Primarie PD: Renzi ministro se vince Bersani?


Monti-Bis? Chi lo pensa è "fuori come un balcone". Cosa farà un eventuale governo Bersani? "Ho già in mente una lenzuolata di provvedimenti". E Renzi? "Non ho dubbi che potrà essere utile al paese". È un Bersani a tutto campo quello che risponde alle domande dei lettori de La Stampa e del direttore Mario Calabresi. E il segretario del PD è talmente agguerrito da parlare come sicuro vincitore delle primarie del 25 novembre, anche se i sondaggi non sono tutti a suo favore. E come da tradizione delle primarie, il vincitore offre con magnanimità un premio di consolazione al miglior competitor.

E se nel 2009 Bersani, da vincitore delle primarie per la segreteria, aveva nominato il rivale Dario Franceschini capogruppo a Montecitorio, ora bisognare cominciare a pensare a un posticino anche per Matteo Renzi, che se anche dovesse perdere la corsa alla candidatura sicuramente non è tipo da farsi da parte in silenzio. Negli Stati Uniti il vincitore delle primarie spesso offre la vicepresidenza al secondo più votato, da noi invece può bastare un ministero. Anche se Bersani non si è sbottonato sulla questione.

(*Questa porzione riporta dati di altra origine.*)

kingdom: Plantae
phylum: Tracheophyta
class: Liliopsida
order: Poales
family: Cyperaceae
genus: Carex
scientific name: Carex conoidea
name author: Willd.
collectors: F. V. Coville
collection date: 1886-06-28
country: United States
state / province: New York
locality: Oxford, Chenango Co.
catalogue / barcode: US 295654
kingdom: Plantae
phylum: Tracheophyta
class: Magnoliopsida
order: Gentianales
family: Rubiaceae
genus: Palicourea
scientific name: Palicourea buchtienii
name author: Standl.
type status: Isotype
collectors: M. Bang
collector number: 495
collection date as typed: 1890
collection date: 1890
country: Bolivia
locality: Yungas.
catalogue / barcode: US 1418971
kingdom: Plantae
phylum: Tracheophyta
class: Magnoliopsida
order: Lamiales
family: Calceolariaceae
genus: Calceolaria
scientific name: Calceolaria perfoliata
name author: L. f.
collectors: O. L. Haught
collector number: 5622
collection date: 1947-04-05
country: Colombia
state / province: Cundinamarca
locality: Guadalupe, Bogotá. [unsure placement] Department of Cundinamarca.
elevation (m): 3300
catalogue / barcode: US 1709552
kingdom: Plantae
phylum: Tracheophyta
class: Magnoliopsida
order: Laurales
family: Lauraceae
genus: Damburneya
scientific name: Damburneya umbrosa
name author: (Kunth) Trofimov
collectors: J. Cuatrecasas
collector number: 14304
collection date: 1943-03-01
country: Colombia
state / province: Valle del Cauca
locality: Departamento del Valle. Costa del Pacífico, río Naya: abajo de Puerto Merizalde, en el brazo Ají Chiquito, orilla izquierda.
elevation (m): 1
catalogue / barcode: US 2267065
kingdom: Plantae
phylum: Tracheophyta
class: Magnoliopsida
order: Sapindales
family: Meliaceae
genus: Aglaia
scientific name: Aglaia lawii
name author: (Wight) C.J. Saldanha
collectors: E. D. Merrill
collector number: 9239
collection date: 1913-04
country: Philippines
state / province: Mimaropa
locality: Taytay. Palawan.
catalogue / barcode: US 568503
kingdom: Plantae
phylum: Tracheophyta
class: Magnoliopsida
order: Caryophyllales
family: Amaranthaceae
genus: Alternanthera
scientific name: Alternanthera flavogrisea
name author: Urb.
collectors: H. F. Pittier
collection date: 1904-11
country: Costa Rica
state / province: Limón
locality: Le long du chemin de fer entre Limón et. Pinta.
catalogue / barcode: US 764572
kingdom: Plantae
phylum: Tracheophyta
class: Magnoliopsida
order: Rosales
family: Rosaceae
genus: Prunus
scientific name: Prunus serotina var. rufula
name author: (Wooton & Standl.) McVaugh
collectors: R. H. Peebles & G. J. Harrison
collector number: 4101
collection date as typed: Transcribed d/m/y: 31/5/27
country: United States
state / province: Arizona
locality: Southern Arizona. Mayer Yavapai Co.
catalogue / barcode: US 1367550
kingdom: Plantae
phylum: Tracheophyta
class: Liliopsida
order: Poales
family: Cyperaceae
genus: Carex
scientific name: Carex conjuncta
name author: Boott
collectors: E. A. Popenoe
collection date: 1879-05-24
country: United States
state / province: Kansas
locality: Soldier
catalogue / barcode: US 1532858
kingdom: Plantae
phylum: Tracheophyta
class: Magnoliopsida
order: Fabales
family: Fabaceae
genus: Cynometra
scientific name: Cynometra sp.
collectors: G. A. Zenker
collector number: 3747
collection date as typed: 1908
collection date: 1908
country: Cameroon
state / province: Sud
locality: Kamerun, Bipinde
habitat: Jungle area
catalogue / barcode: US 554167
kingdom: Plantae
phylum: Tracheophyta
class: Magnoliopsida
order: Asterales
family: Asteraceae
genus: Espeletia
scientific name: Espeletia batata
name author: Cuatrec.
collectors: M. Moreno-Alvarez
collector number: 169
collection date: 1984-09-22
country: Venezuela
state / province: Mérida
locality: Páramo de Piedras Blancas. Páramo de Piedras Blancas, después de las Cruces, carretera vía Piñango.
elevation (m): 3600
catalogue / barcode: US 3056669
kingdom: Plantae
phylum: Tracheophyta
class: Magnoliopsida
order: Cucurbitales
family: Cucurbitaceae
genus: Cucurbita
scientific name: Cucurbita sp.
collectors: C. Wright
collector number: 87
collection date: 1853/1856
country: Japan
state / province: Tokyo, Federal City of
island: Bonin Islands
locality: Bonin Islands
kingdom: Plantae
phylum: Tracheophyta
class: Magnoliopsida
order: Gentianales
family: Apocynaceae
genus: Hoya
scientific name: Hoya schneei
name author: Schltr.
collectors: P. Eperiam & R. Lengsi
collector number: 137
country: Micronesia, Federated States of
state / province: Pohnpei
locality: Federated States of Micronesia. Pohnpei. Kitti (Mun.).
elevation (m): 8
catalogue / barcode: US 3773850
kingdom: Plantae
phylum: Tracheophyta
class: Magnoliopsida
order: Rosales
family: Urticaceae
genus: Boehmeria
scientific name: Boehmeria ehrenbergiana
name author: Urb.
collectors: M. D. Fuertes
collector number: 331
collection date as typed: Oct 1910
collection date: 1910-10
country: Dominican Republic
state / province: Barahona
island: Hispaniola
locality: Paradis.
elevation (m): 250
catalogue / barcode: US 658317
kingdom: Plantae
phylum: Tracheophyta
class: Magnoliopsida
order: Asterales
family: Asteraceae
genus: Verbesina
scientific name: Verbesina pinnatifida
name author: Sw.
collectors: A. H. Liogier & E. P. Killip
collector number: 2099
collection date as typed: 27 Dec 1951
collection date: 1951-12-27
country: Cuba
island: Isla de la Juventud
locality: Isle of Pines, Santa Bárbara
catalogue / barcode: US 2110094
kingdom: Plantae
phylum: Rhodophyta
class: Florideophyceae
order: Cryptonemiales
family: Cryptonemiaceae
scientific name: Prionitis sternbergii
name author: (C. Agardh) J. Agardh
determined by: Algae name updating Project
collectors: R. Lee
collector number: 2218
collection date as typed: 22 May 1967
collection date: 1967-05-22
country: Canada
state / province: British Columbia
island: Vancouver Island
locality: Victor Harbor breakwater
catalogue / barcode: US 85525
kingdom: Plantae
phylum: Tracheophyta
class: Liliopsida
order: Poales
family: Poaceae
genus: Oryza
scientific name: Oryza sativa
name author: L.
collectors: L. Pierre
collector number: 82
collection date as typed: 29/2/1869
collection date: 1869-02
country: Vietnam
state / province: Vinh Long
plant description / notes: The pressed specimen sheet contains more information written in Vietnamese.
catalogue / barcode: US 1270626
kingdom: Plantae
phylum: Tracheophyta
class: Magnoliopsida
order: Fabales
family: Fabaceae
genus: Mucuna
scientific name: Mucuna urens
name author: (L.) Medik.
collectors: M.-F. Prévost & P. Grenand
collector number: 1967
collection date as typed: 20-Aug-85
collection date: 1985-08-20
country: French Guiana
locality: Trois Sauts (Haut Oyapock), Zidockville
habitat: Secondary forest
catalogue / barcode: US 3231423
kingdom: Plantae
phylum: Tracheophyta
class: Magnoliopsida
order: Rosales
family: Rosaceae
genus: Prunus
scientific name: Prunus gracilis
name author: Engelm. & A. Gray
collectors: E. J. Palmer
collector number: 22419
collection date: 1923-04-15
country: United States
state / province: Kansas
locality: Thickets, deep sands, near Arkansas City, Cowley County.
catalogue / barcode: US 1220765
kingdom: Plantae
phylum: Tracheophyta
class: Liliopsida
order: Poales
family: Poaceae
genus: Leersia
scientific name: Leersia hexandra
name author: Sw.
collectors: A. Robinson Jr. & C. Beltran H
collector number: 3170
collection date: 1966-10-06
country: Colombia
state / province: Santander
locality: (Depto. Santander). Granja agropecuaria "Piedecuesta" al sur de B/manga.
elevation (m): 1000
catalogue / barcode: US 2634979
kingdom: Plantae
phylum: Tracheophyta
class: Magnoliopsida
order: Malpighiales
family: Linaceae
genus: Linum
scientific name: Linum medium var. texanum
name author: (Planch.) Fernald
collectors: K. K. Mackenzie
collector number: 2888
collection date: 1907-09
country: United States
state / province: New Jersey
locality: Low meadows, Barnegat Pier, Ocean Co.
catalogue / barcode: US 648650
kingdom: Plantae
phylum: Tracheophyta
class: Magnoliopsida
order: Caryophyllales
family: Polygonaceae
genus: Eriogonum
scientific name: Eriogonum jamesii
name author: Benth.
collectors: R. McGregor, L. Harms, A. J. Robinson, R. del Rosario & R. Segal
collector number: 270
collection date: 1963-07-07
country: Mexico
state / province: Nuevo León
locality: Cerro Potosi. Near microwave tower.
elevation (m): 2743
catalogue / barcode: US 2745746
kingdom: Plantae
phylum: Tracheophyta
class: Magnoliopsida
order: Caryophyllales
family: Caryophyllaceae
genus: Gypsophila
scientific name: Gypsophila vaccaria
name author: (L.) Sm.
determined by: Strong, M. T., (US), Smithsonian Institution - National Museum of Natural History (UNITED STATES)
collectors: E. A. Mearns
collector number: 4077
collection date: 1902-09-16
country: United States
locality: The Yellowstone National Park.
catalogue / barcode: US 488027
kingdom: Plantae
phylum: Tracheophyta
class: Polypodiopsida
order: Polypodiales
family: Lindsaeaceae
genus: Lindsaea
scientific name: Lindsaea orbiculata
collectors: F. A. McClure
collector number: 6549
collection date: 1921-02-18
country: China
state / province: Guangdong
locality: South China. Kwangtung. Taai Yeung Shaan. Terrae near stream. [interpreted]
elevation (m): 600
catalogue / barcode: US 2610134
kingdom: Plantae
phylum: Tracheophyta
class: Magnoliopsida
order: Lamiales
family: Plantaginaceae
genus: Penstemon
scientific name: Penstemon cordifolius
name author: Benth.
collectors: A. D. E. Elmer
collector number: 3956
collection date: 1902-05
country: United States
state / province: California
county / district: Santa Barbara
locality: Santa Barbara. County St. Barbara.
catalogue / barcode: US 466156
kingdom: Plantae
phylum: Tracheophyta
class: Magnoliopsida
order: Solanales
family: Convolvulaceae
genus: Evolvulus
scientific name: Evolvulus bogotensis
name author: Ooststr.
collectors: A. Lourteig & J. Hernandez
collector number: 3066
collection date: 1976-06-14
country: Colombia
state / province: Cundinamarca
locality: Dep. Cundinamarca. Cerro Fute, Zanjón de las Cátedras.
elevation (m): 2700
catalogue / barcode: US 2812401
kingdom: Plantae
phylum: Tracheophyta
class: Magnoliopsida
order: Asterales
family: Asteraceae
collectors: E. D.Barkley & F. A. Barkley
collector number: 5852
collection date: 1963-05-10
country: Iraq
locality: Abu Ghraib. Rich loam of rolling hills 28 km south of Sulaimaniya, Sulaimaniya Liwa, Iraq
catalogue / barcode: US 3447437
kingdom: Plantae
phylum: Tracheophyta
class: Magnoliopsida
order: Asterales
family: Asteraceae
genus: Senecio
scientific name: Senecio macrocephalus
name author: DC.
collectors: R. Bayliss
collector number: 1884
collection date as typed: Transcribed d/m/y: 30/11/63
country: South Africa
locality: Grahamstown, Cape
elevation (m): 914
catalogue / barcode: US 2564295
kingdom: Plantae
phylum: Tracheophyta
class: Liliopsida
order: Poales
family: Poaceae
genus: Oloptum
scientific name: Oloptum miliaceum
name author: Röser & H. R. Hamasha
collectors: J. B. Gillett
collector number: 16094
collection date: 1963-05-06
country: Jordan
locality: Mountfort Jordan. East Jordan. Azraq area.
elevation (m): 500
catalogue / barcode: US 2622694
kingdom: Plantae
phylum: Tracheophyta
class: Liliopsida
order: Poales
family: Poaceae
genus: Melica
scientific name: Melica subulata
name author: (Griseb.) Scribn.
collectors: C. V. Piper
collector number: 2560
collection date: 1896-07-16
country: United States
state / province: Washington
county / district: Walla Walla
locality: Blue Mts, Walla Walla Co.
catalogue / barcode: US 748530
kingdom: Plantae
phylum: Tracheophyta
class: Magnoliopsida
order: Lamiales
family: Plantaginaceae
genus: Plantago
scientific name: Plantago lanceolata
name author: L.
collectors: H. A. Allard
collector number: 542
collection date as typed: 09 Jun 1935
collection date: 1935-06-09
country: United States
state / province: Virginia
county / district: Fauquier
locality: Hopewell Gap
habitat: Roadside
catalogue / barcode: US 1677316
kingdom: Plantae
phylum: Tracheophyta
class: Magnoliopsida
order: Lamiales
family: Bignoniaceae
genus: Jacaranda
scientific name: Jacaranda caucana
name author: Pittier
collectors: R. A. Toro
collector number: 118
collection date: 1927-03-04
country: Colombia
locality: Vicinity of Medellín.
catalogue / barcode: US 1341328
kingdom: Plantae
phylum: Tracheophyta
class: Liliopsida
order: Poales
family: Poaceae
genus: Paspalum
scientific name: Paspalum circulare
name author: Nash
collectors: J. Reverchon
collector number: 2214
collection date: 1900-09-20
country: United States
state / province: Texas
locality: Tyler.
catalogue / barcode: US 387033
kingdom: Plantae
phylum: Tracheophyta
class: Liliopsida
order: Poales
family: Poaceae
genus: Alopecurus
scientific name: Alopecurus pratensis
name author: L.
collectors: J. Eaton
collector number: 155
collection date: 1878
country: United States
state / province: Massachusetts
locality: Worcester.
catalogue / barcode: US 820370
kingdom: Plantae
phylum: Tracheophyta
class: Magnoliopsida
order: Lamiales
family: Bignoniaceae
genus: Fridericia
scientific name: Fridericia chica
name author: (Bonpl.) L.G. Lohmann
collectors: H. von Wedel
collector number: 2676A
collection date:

La domanda del direttore Calabresi è diretta: se Bersani vince le primarie e poi diventa premier, è ipotizzabile un posto per Renzi nella squadra di governo? La risposta è un po' fumosa ma è comunque un'apertura:

Le primarie non servono a fare dei bilancini, non dobbiamo aggiustare le cose dal giorno dopo e non sarebbe serio farlo. Detto questo non ho remore a immaginare che chi vota Renzi, e lui stesso nel futuro, possa essere utile al paese

Quindi una cosa ben diversa da quell'annuncio "Se divento premier faccio Renzi ministro", sbandierato e poi subito ritirato dall'Ansa. Insomma, dalla vera risposta si capisce che Bersani non è proprio entusiasta all'idea di Renzi ministro, ma se dovesse essere necessario per la pace nel partito allora non ci sarebbero problemi. Quel "nel futuro" fa pensare che quantomeno voglia aspettare che non sia più sindaco di Firenze, anche se non c'è incompatibilità tra le due cariche (e Antonio Bassolino fu ministro del Lavoro nel primo governo D'Alema mentre era sindaco di Napoli).

Ma se invece Bersani perdesse le primarie, cosa succederebbe?

Io fino al prossimo congresso faccio il segretario e quindi farò il mio dovere

Dovere che sarebbe quello di appoggiare il vincitore, ma Bersani questo non lo specifica. E già in mattinata aveva detto che, comunque vada, al prossimo congresso non ripresenterà la candidatura a segretario. Ma per eleggere il segretario non dovrebbero essere indette le primarie?